▸ What to do:
Can you copy out the lines of the material below that run from the line containing "Nyhetsfeed fra Reuters" through the line containing "indikatorvarsler tilgjengelig på data", both included, without changing a character?

[[ Data shown open ]]

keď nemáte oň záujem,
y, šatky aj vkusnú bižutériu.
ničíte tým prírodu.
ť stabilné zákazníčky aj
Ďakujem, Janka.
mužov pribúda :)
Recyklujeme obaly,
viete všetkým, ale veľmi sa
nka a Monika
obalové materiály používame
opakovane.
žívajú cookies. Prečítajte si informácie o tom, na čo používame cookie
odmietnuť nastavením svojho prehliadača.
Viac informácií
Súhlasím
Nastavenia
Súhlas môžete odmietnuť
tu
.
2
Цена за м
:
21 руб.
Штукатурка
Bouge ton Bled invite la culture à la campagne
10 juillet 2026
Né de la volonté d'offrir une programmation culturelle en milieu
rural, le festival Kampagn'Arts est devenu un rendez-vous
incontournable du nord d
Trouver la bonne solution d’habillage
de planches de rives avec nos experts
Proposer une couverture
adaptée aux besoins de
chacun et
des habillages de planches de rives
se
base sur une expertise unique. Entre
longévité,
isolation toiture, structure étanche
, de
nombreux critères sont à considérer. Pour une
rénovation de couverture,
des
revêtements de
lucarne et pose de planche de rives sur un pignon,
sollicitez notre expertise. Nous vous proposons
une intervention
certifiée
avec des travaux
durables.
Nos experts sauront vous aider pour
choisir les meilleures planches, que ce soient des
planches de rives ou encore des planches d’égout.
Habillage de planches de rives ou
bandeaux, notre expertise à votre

[[ Data shown closed ]]
[[ Data shown open ]]

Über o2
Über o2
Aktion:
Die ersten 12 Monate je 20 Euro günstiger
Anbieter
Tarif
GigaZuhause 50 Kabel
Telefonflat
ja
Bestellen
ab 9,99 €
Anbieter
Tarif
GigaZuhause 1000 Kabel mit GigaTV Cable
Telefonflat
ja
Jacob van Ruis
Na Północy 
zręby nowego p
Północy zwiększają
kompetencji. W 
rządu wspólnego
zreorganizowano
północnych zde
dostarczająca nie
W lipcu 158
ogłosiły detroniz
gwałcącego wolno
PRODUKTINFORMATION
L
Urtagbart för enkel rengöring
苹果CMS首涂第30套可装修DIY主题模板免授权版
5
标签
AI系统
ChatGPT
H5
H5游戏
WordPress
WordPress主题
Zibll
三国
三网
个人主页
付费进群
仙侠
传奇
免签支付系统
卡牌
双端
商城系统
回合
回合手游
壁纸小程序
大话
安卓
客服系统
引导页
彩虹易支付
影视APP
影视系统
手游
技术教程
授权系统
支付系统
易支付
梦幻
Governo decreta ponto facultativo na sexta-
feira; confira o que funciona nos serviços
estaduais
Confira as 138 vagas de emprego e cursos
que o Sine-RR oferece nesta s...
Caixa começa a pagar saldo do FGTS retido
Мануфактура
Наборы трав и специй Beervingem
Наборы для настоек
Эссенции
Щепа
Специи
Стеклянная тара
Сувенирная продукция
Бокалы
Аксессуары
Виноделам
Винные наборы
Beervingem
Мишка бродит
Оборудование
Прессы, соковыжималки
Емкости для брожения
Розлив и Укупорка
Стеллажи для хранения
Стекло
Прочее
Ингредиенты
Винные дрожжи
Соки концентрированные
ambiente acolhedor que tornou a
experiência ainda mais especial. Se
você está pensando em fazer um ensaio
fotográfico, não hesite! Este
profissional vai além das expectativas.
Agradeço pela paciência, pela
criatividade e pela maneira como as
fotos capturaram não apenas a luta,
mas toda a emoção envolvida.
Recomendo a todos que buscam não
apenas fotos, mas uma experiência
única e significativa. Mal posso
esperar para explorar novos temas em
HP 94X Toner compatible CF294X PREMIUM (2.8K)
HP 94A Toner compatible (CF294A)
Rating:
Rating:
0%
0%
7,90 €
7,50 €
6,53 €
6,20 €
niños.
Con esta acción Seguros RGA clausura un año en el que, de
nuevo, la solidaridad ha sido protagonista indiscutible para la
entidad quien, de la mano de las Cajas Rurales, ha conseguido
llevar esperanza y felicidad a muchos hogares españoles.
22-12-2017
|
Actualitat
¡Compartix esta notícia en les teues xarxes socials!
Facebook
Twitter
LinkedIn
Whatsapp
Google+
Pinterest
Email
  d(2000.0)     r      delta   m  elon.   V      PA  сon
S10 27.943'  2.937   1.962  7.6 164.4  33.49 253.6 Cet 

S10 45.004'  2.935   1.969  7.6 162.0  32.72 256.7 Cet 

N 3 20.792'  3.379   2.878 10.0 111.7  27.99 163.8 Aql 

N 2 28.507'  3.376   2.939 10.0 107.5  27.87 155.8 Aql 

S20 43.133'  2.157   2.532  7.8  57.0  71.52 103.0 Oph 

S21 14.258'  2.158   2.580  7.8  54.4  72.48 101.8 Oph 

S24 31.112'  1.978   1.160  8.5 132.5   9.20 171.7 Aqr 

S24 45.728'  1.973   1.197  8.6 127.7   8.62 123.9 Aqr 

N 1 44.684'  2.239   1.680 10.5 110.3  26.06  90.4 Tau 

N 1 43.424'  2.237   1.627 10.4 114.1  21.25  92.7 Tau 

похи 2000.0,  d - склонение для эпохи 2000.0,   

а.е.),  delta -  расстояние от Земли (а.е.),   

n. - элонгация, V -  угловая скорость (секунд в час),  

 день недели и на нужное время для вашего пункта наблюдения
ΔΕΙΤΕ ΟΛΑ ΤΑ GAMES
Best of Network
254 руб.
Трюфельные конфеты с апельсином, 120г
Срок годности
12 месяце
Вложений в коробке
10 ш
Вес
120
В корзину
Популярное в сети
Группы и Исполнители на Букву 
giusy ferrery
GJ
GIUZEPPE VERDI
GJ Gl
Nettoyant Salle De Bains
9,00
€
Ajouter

[[ Data shown closed ]]
[[ Data shown open ]]

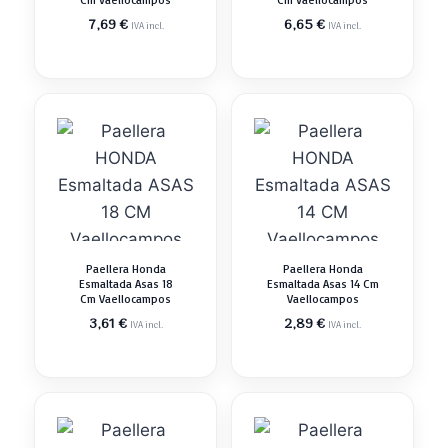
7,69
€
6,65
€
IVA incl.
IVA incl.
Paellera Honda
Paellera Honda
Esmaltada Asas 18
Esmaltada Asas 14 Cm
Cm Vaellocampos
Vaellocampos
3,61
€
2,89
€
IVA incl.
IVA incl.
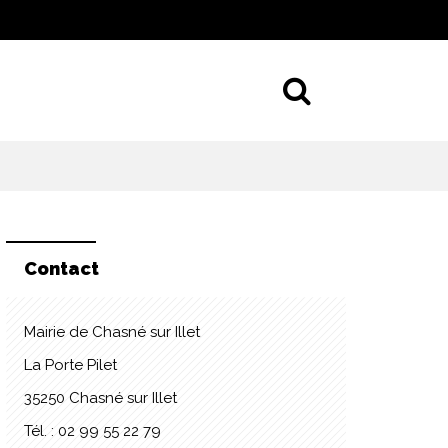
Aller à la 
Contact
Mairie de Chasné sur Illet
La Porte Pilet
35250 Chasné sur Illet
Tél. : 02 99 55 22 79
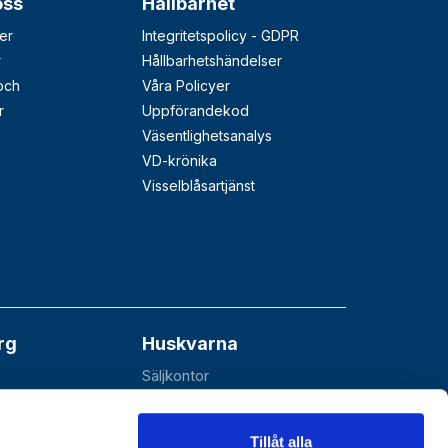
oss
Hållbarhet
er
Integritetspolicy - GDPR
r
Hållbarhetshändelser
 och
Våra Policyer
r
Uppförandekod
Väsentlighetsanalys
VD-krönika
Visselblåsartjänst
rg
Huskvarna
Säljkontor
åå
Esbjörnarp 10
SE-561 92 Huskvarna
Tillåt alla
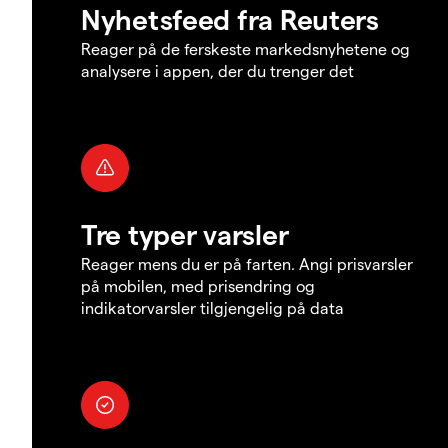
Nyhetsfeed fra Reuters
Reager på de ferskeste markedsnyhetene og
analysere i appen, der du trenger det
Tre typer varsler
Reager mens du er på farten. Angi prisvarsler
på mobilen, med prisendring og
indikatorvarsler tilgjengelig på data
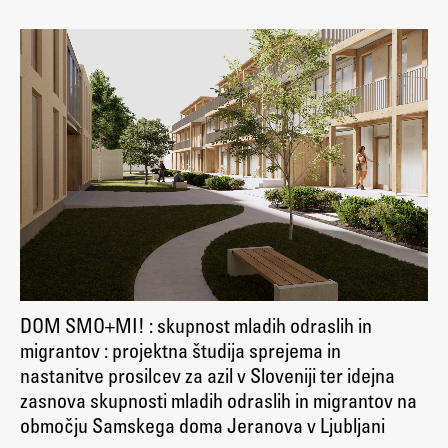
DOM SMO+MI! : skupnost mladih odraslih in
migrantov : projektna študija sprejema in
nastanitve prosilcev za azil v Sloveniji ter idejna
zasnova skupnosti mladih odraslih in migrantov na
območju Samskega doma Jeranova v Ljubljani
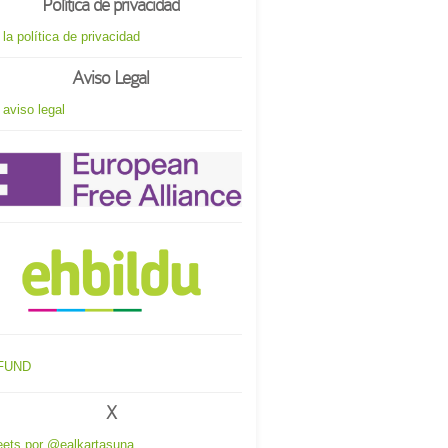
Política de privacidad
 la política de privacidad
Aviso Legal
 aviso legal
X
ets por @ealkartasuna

[[ Data shown closed ]]

▸ Result for this task:
Nyhetsfeed fra Reuters
Reager på de ferskeste markedsnyhetene og
analysere i appen, der du trenger det
Tre typer varsler
Reager mens du er på farten. Angi prisvarsler
på mobilen, med prisendring og
indikatorvarsler tilgjengelig på data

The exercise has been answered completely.